What’s happened to the Canberra Gallery? Nobody asked the obvious question at the PM’s presser
on Friday when he made his concessions to Petro Georgiou and his rebel
band: “Prime minister, is this giving into terror?” Yes, there would
have been a small explosion – but we all loved letting off penny
bangers where we shouldn’t when we were kids.
Today, in the wake of The Sunday Age’s
revelations about what just might be in the Palmer Report, we should
probably be asking another question: “Prime minister, is this giving
into error?” There’s another question, too. What came first – the
concession or the draft report?
“‘Mindless zealotry’ prevails
within the Immigration Department, says the report of Mick Palmer, the
former Australian Federal Police commissioner heading the inquiry into
immigration detention,” The Sunday Age yarn opened. “And he was
forced to confront immigration minister Senator Amanda Vanstone when
department officials refused to fully cooperate with his investigation.”
It
says the report “is thought to have been handed to Prime Minister John
Howard on Friday.” Did he have no choice but to make concessions?
The final outcome of the negotiations is concerning in light of what the Sunday Age says Palmer contains.
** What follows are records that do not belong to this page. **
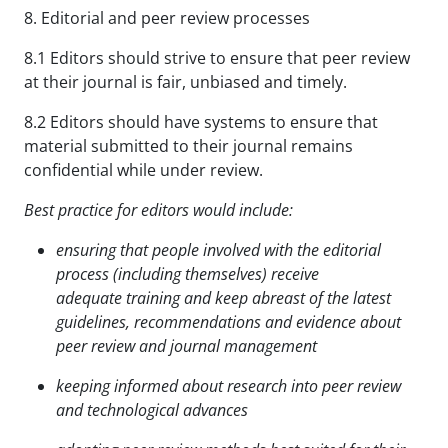
8. Editorial and peer review processes
8.1 Editors should strive to ensure that peer review
at their journal is fair, unbiased and timely.
8.2 Editors should have systems to ensure that
material submitted to their journal remains
confidential while under review.
Best practice for editors would include:
ensuring that people involved with the editorial
process (including themselves) receive
adequate
training and keep abreast of the latest
guidelines, recommendations and evidence about
peer review
and journal management
keeping informed about research into peer review
and technological advances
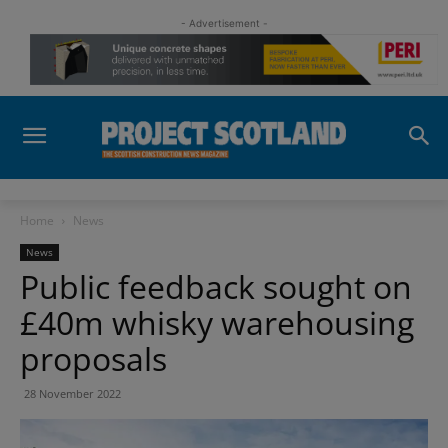
- Advertisement -
Home
News
News
Public feedback sought on
£40m whisky warehousing
proposals
28 November 2022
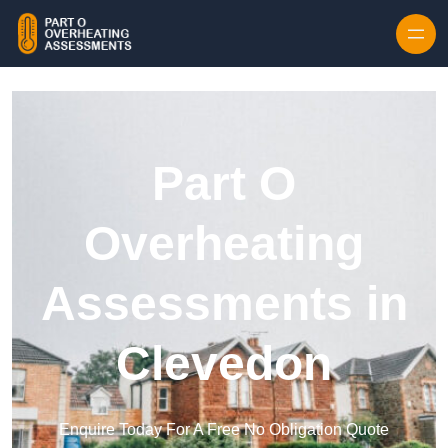
Skip to content
Part O
Overheating
Assessments in
Clevedon
Enquire Today For A Free No Obligation Quote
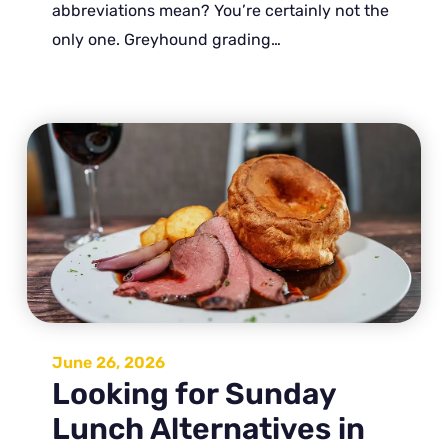
abbreviations mean? You’re certainly not the
only one. Greyhound grading…
June 26, 2026
Looking for Sunday
Lunch Alternatives in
On Friday, it appeared as if the prime minister acknowledged the central argument Georgiou laid out late in May:
For many years I have been concerned about difficulties
experienced by some refugees and asylum seekers, which result from
policies implemented at a time of widespread anxiety that we might be
engulfed by a flood of bogus asylum seekers. That fear has not been
realised. It’s time to review the policy framework established under
different circumstances and adopt a more compassionate, transparent and
accountable approach while maintaining the integrity of our immigration
and refugee system.
Even then, though, before the
Palmer comments seeped out, it looked like a bureaucratic solution to
problems created by bureaucrats with a minister unable to lead.
“There
is a lot of progress here, albeit with some bizarre aspects. Expanding
Vanstone’s power is certainly counter-intuitive after everything that’s
happened,” Michelle Grattan observed on Saturday.
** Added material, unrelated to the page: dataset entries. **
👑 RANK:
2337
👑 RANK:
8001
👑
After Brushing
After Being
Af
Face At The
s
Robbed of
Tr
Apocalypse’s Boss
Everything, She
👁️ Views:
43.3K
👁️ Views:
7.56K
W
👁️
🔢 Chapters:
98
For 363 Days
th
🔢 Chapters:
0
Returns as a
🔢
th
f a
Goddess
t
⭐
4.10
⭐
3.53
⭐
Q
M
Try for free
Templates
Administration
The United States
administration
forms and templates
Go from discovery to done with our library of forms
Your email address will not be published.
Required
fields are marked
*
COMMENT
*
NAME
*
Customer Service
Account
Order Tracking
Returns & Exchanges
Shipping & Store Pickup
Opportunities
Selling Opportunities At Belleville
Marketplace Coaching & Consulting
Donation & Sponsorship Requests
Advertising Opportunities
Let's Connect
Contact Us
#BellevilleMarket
Mike Seccombe’s wrap in Saturday’s Sydney Morning Herald may have been even more accurate than he knew:
The fact is, pragmatism – for which Howard has a deserved
reputation – dictates change as much as the idealism which motivates
the reformers. So does the politics of the situation. While the four
moderates behind the liberalising private member’s bills do not have
the numbers – even with the (not terribly principled) support of Labor
– to win on the floor of the Parliament, they do have at least partial
support from many colleagues…
More would have joined
them in the wake of Palmer. John Howard is noted for his
incrementalism. It has certainly served him well here.
PS: Meet the new modern man. “He’s slick, he’s stylish and he’s not afraid to show he cares! He’s the Petrosexual!